Derry officials trying to collect overdue lunch moneyBy ADAM SWIFT
Union Leader Correspondent
July 29. 2013 6:22PM
DERRY — The school administration is looking at ways to keep overdue school lunch balances at a minimum when students come back to the district’s cafeterias in the fall.Under new federal school lunch program guidelines, school districts are required to transfer any overdue funds for the lunch program from the general fund into the food services fund, according to district business manager Jane Simard.As of the end of July, the district is still owed nearly $8,000 for the lunch program, according to Simard.
In addition to lunches that may have been charged by students, that figure also takes into account breakfasts, extra snacks and milk.
“The district has paid the bill to the food services program, and now the district is sending letters to parents requesting they pay the balance of what their students owe,” said Simard. “Once the students make the payments, we credit their payments on the food services end. Any student owing more than $1 was sent a letter requesting the payments.”

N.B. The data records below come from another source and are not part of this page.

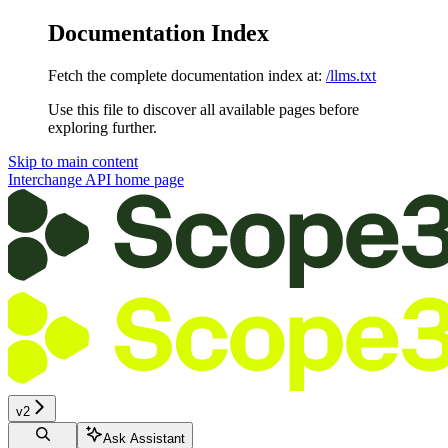
Documentation Index
Fetch the complete documentation index at:
/llms.txt
Use this file to discover all available pages before
exploring further.
Skip to main content
Interchange API
home page
v2
Ask Assistant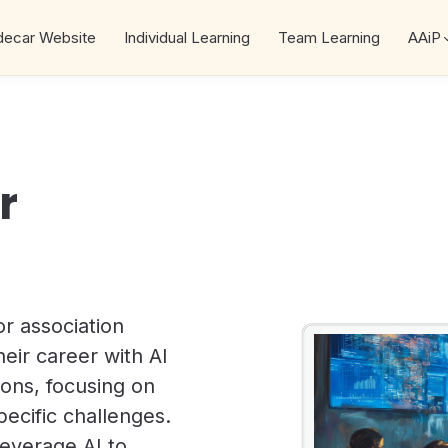
decar Website
Individual Learning
Team Learning
AAiP
r
r association
eir career with AI
ssons, focusing on
pecific challenges.
leverage AI to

Simard said the payments have started to come in, but that there are still a number of large balances the district is looking to collect. She said the district has received a number of checks or people walking in with cash to pay the smaller past due amounts.
“It is the smaller amounts that are coming in, and it’s a little discouraging,” said Simard. “There are some large balances that are due for students, so we are hoping that those get paid prior to the new school year.”
Over the summer, Simard said she will work with the School Board’s food services committee on some policy changes that could help lower the amount of overdue balances in the food services department.
In the K-8 school district, no students are denied a lunch if they cannot pay or have not paid an overdue balance.
Simard said that policy does not necessarily apply when students begin high school at Pinkerton Academy.
“I believe the students get $5 or two lunches, and there is no charging,” said Simard. “It’s a different deal with students who are 15 or 16 as they are responsible and have the ability to bring in their own money for a lunch. First- or third-graders are reliant on their parents to pack their lunch or to pay for the food for lunch.”
Simard said the district will continue to work on ways to improve the overdue balance situation for the coming school year.